Even the war didn’t end the economic downslide. Near the end of 1945, President Truman lead Congress to lower marginal tax rates, thus halting an impending slide back into deep recession. The nation moved toward full employment, and for the first time in fifteen years, the country was on solid economic ground. Burt Fulsom writes of this period:

Congress reduced taxes. Income tax rates were cut across the board. FDR’s top marginal rate, 94% on all income over $200,000, was cut to 86.45%. The lowest rate was cut to 19% from 23%, and with a change in the amount of income exempt from taxation an estimated 12 million Americans were eliminated from the tax rolls entirely.

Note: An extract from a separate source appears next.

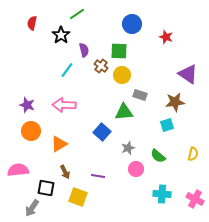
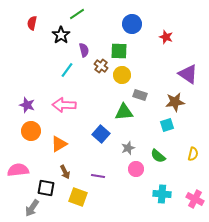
blue square: moved 1 px left, 2 px down
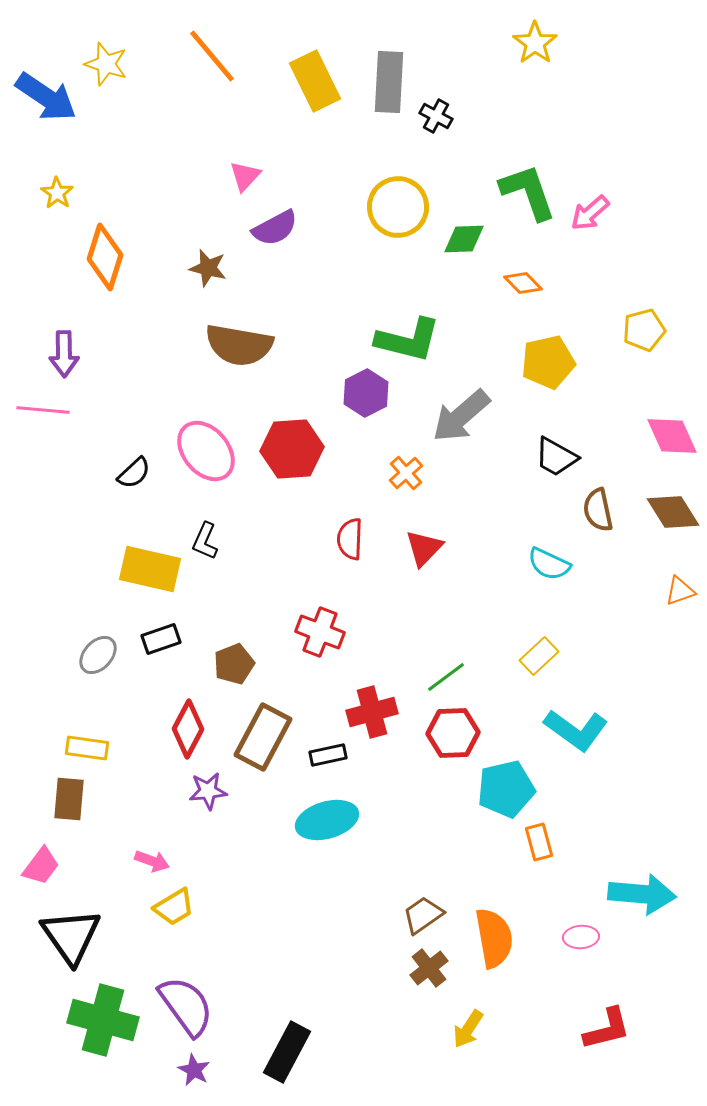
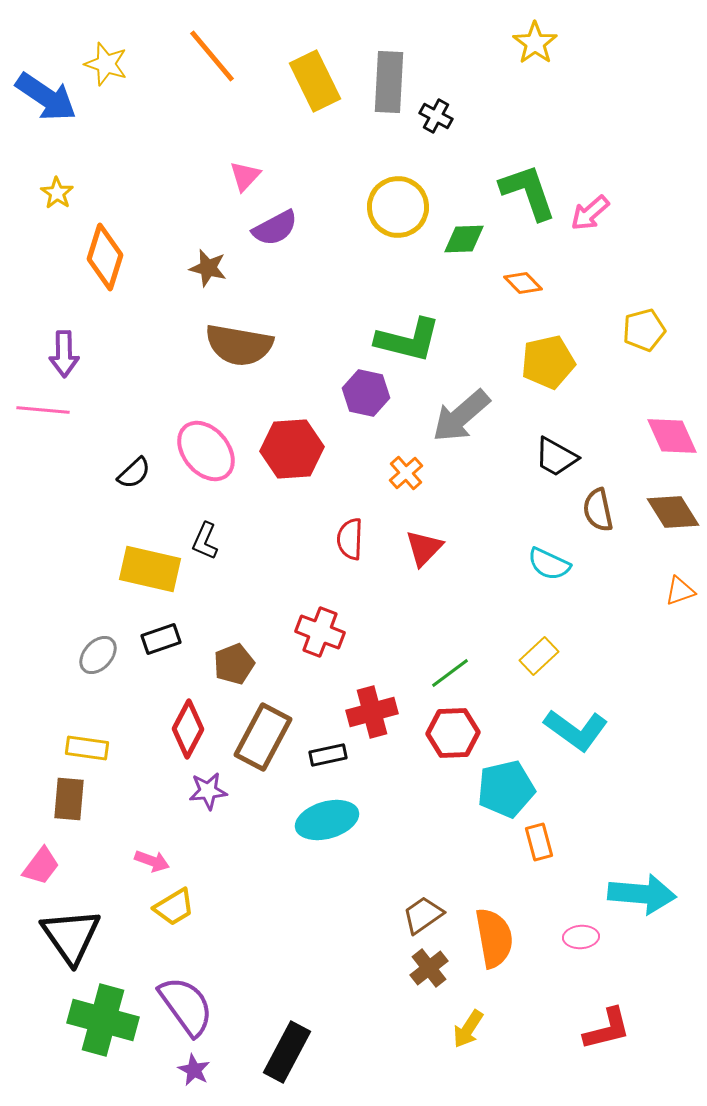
purple hexagon at (366, 393): rotated 21 degrees counterclockwise
green line at (446, 677): moved 4 px right, 4 px up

Corporate tax rates were trimmed and FDR’s “excess profits” tax was repealed, which meant that top marginal corporate tax rates effectively went to 38% from 90% after 1945….By the late 1940s, a revived economy was generating more annual federal revenue than the U.S. had received during the war years, when tax rates were higher. Price controls from the war were also eliminated by the end of 1946. The U.S. began running budget surpluses.

Tax increases are damaging to economic growth and job creation no matter what point of the business cycle we are in. In a weak economy, tax increases are especially harmful. That we’re having a national debate about this today is a sign of deliberate disregard of history and a favor of ideology over genuine economic concern.

There is no doubt that corporate tax loopholes need to be plugged, spending needs to be curbed, and focus must be placed on helping business do what it does best and get out of its way. It is a little known fact that FDR seriously proposed a 100 percent tax on all millionaires at the height of the Great Depression. One can only wonder where the country would have been at the beginning of World War II had Roosevelt had his way.

Perhaps President Obama is counting on the fact the current crop of college-aged voters either didn’t bother to study history or were taught by professors as blinded by ideology as the President.